Stored records
━━━━

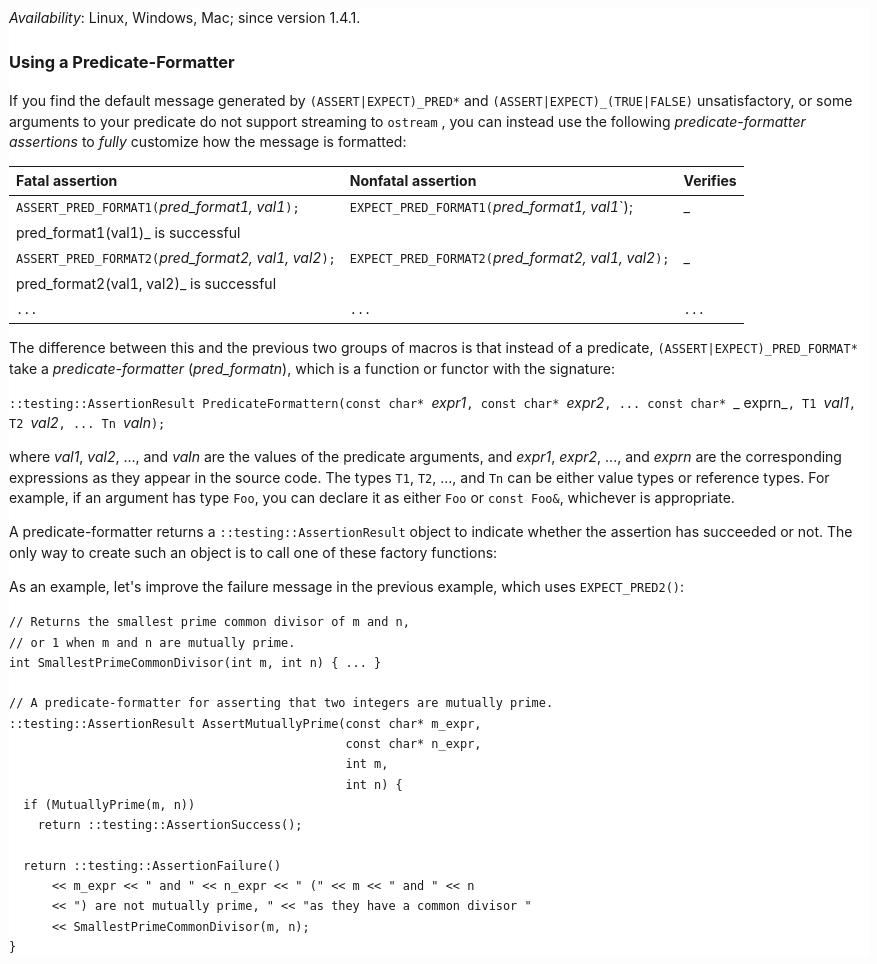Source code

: _Availability_: Linux, Windows, Mac; since version 1.4.1.

### Using a Predicate-Formatter ###

If you find the default message generated by `(ASSERT|EXPECT)_PRED*` and
`(ASSERT|EXPECT)_(TRUE|FALSE)` unsatisfactory, or some arguments to your predicate do not support streaming to `ostream`
, you can instead use the following _predicate-formatter assertions_ to _fully_ customize how the message is formatted:

| **Fatal assertion** | **Nonfatal assertion** | **Verifies** |
|:--------------------|:-----------------------|:-------------|
| `ASSERT_PRED_FORMAT1(`_pred\_format1, val1_`);`        | `EXPECT_PRED_FORMAT1(`_pred\_format1, val1_`); | _
pred\_format1(val1)_ is successful |
| `ASSERT_PRED_FORMAT2(`_pred\_format2, val1, val2_`);` | `EXPECT_PRED_FORMAT2(`_pred\_format2, val1, val2_`);` | _
pred\_format2(val1, val2)_ is successful |
| `...`               | `...`                  | `...`        |

The difference between this and the previous two groups of macros is that instead of a
predicate, `(ASSERT|EXPECT)_PRED_FORMAT*` take a _predicate-formatter_
(_pred\_formatn_), which is a function or functor with the signature:

`::testing::AssertionResult PredicateFormattern(const char* `_expr1_`, const char* `_expr2_`, ... const char* `_
exprn_`, T1 `_val1_`, T2 `_val2_`, ... Tn `_valn_`);`

where _val1_, _val2_, ..., and _valn_ are the values of the predicate arguments, and _expr1_, _expr2_, ..., and _exprn_
are the corresponding expressions as they appear in the source code. The types `T1`, `T2`, ..., and
`Tn` can be either value types or reference types. For example, if an argument has type `Foo`, you can declare it as
either `Foo` or `const Foo&`, whichever is appropriate.

A predicate-formatter returns a `::testing::AssertionResult` object to indicate whether the assertion has succeeded or
not. The only way to create such an object is to call one of these factory functions:

As an example, let's improve the failure message in the previous example, which uses `EXPECT_PRED2()`:

```
// Returns the smallest prime common divisor of m and n,
// or 1 when m and n are mutually prime.
int SmallestPrimeCommonDivisor(int m, int n) { ... }

// A predicate-formatter for asserting that two integers are mutually prime.
::testing::AssertionResult AssertMutuallyPrime(const char* m_expr,
                                               const char* n_expr,
                                               int m,
                                               int n) {
  if (MutuallyPrime(m, n))
    return ::testing::AssertionSuccess();

  return ::testing::AssertionFailure()
      << m_expr << " and " << n_expr << " (" << m << " and " << n
      << ") are not mutually prime, " << "as they have a common divisor "
      << SmallestPrimeCommonDivisor(m, n);
}
```

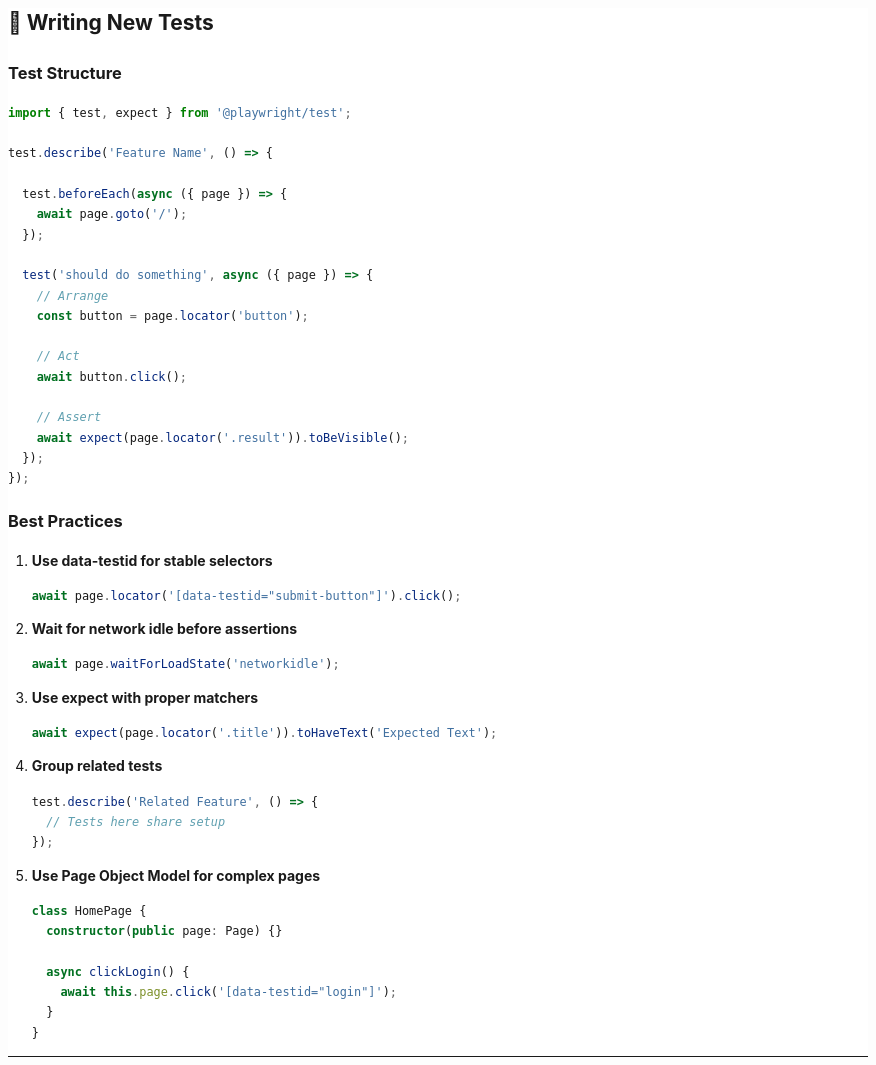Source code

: 
## 📝 Writing New Tests

### Test Structure

```typescript
import { test, expect } from '@playwright/test';

test.describe('Feature Name', () => {

  test.beforeEach(async ({ page }) => {
    await page.goto('/');
  });

  test('should do something', async ({ page }) => {
    // Arrange
    const button = page.locator('button');

    // Act
    await button.click();

    // Assert
    await expect(page.locator('.result')).toBeVisible();
  });
});
```

### Best Practices

1. **Use data-testid for stable selectors**
   ```typescript
   await page.locator('[data-testid="submit-button"]').click();
   ```

2. **Wait for network idle before assertions**
   ```typescript
   await page.waitForLoadState('networkidle');
   ```

3. **Use expect with proper matchers**
   ```typescript
   await expect(page.locator('.title')).toHaveText('Expected Text');
   ```

4. **Group related tests**
   ```typescript
   test.describe('Related Feature', () => {
     // Tests here share setup
   });
   ```

5. **Use Page Object Model for complex pages**
   ```typescript
   class HomePage {
     constructor(public page: Page) {}

     async clickLogin() {
       await this.page.click('[data-testid="login"]');
     }
   }
   ```

---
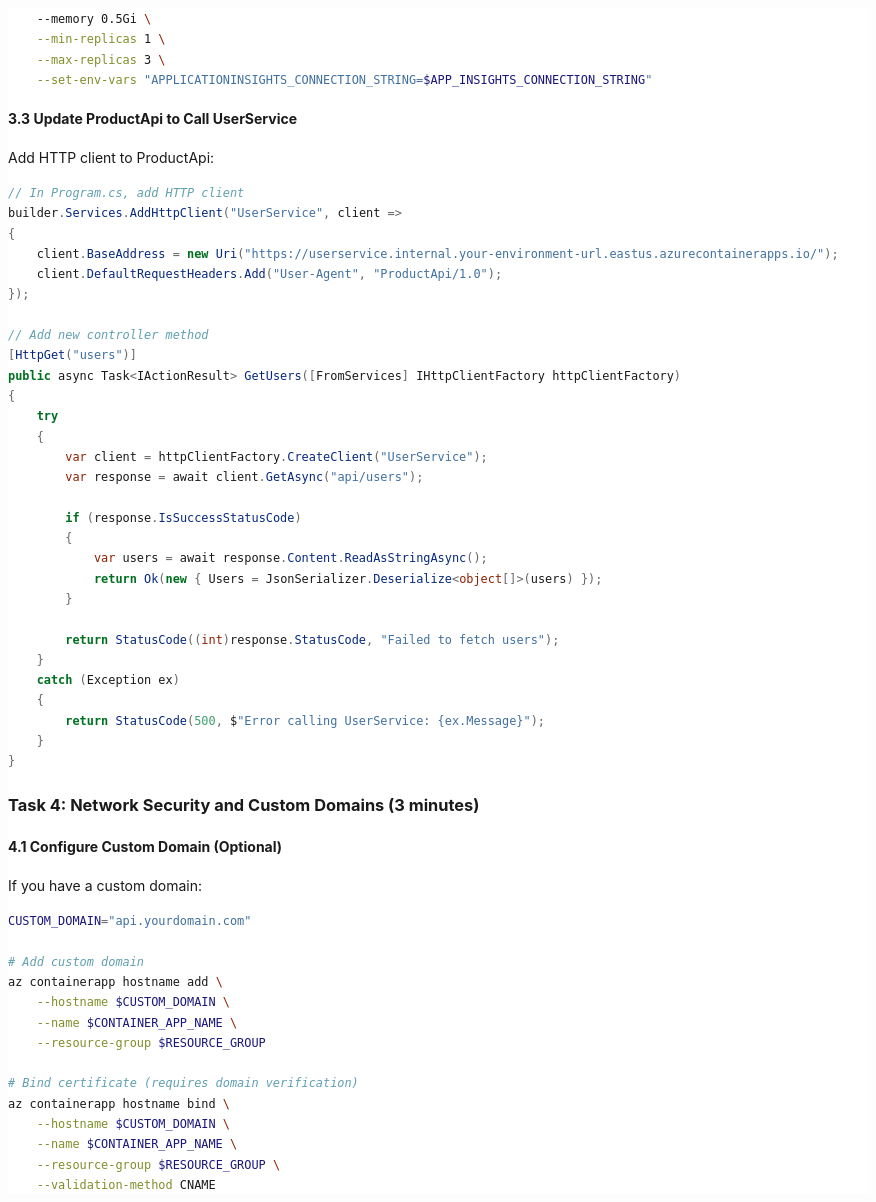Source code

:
 ```bash
    --memory 0.5Gi \
    --min-replicas 1 \
    --max-replicas 3 \
    --set-env-vars "APPLICATIONINSIGHTS_CONNECTION_STRING=$APP_INSIGHTS_CONNECTION_STRING"
```

#### 3.3 Update ProductApi to Call UserService
Add HTTP client to ProductApi:

```csharp
// In Program.cs, add HTTP client
builder.Services.AddHttpClient("UserService", client =>
{
    client.BaseAddress = new Uri("https://userservice.internal.your-environment-url.eastus.azurecontainerapps.io/");
    client.DefaultRequestHeaders.Add("User-Agent", "ProductApi/1.0");
});

// Add new controller method
[HttpGet("users")]
public async Task<IActionResult> GetUsers([FromServices] IHttpClientFactory httpClientFactory)
{
    try
    {
        var client = httpClientFactory.CreateClient("UserService");
        var response = await client.GetAsync("api/users");
        
        if (response.IsSuccessStatusCode)
        {
            var users = await response.Content.ReadAsStringAsync();
            return Ok(new { Users = JsonSerializer.Deserialize<object[]>(users) });
        }
        
        return StatusCode((int)response.StatusCode, "Failed to fetch users");
    }
    catch (Exception ex)
    {
        return StatusCode(500, $"Error calling UserService: {ex.Message}");
    }
}
```

### Task 4: Network Security and Custom Domains (3 minutes)

#### 4.1 Configure Custom Domain (Optional)
If you have a custom domain:

```bash
CUSTOM_DOMAIN="api.yourdomain.com"

# Add custom domain
az containerapp hostname add \
    --hostname $CUSTOM_DOMAIN \
    --name $CONTAINER_APP_NAME \
    --resource-group $RESOURCE_GROUP

# Bind certificate (requires domain verification)
az containerapp hostname bind \
    --hostname $CUSTOM_DOMAIN \
    --name $CONTAINER_APP_NAME \
    --resource-group $RESOURCE_GROUP \
    --validation-method CNAME
```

━━━━

* [ABOUT THIS EXERCISE]:
After removing the pictures, repeat the remaining records exactly.

* [ANSWER FOR THE TASK]:
Source code

: _Availability_: Linux, Windows, Mac; since version 1.4.1.

### Using a Predicate-Formatter ###

If you find the default message generated by `(ASSERT|EXPECT)_PRED*` and
`(ASSERT|EXPECT)_(TRUE|FALSE)` unsatisfactory, or some arguments to your predicate do not support streaming to `ostream`
, you can instead use the following _predicate-formatter assertions_ to _fully_ customize how the message is formatted:

| **Fatal assertion** | **Nonfatal assertion** | **Verifies** |
|:--------------------|:-----------------------|:-------------|
| `ASSERT_PRED_FORMAT1(`_pred\_format1, val1_`);`        | `EXPECT_PRED_FORMAT1(`_pred\_format1, val1_`); | _
pred\_format1(val1)_ is successful |
| `ASSERT_PRED_FORMAT2(`_pred\_format2, val1, val2_`);` | `EXPECT_PRED_FORMAT2(`_pred\_format2, val1, val2_`);` | _
pred\_format2(val1, val2)_ is successful |
| `...`               | `...`                  | `...`        |

The difference between this and the previous two groups of macros is that instead of a
predicate, `(ASSERT|EXPECT)_PRED_FORMAT*` take a _predicate-formatter_
(_pred\_formatn_), which is a function or functor with the signature:

`::testing::AssertionResult PredicateFormattern(const char* `_expr1_`, const char* `_expr2_`, ... const char* `_
exprn_`, T1 `_val1_`, T2 `_val2_`, ... Tn `_valn_`);`

where _val1_, _val2_, ..., and _valn_ are the values of the predicate arguments, and _expr1_, _expr2_, ..., and _exprn_
are the corresponding expressions as they appear in the source code. The types `T1`, `T2`, ..., and
`Tn` can be either value types or reference types. For example, if an argument has type `Foo`, you can declare it as
either `Foo` or `const Foo&`, whichever is appropriate.

A predicate-formatter returns a `::testing::AssertionResult` object to indicate whether the assertion has succeeded or
not. The only way to create such an object is to call one of these factory functions:

As an example, let's improve the failure message in the previous example, which uses `EXPECT_PRED2()`:

```
// Returns the smallest prime common divisor of m and n,
// or 1 when m and n are mutually prime.
int SmallestPrimeCommonDivisor(int m, int n) { ... }

// A predicate-formatter for asserting that two integers are mutually prime.
::testing::AssertionResult AssertMutuallyPrime(const char* m_expr,
                                               const char* n_expr,
                                               int m,
                                               int n) {
  if (MutuallyPrime(m, n))
    return ::testing::AssertionSuccess();

  return ::testing::AssertionFailure()
      << m_expr << " and " << n_expr << " (" << m << " and " << n
      << ") are not mutually prime, " << "as they have a common divisor "
      << SmallestPrimeCommonDivisor(m, n);
}
```

Source code

: 
## 📝 Writing New Tests

### Test Structure

```typescript
import { test, expect } from '@playwright/test';

test.describe('Feature Name', () => {

  test.beforeEach(async ({ page }) => {
    await page.goto('/');
  });

  test('should do something', async ({ page }) => {
    // Arrange
    const button = page.locator('button');

    // Act
    await button.click();

    // Assert
    await expect(page.locator('.result')).toBeVisible();
  });
});
```

### Best Practices

1. **Use data-testid for stable selectors**
   ```typescript
   await page.locator('[data-testid="submit-button"]').click();
   ```

2. **Wait for network idle before assertions**
   ```typescript
   await page.waitForLoadState('networkidle');
   ```

3. **Use expect with proper matchers**
   ```typescript
   await expect(page.locator('.title')).toHaveText('Expected Text');
   ```

4. **Group related tests**
   ```typescript
   test.describe('Related Feature', () => {
     // Tests here share setup
   });
   ```

5. **Use Page Object Model for complex pages**
   ```typescript
   class HomePage {
     constructor(public page: Page) {}

     async clickLogin() {
       await this.page.click('[data-testid="login"]');
     }
   }
   ```

---
Source code

:
 ```bash
    --memory 0.5Gi \
    --min-replicas 1 \
    --max-replicas 3 \
    --set-env-vars "APPLICATIONINSIGHTS_CONNECTION_STRING=$APP_INSIGHTS_CONNECTION_STRING"
```

#### 3.3 Update ProductApi to Call UserService
Add HTTP client to ProductApi:

```csharp
// In Program.cs, add HTTP client
builder.Services.AddHttpClient("UserService", client =>
{
    client.BaseAddress = new Uri("https://userservice.internal.your-environment-url.eastus.azurecontainerapps.io/");
    client.DefaultRequestHeaders.Add("User-Agent", "ProductApi/1.0");
});

// Add new controller method
[HttpGet("users")]
public async Task<IActionResult> GetUsers([FromServices] IHttpClientFactory httpClientFactory)
{
    try
    {
        var client = httpClientFactory.CreateClient("UserService");
        var response = await client.GetAsync("api/users");
        
        if (response.IsSuccessStatusCode)
        {
            var users = await response.Content.ReadAsStringAsync();
            return Ok(new { Users = JsonSerializer.Deserialize<object[]>(users) });
        }
        
        return StatusCode((int)response.StatusCode, "Failed to fetch users");
    }
    catch (Exception ex)
    {
        return StatusCode(500, $"Error calling UserService: {ex.Message}");
    }
}
```

### Task 4: Network Security and Custom Domains (3 minutes)

#### 4.1 Configure Custom Domain (Optional)
If you have a custom domain:

```bash
CUSTOM_DOMAIN="api.yourdomain.com"

# Add custom domain
az containerapp hostname add \
    --hostname $CUSTOM_DOMAIN \
    --name $CONTAINER_APP_NAME \
    --resource-group $RESOURCE_GROUP

# Bind certificate (requires domain verification)
az containerapp hostname bind \
    --hostname $CUSTOM_DOMAIN \
    --name $CONTAINER_APP_NAME \
    --resource-group $RESOURCE_GROUP \
    --validation-method CNAME
```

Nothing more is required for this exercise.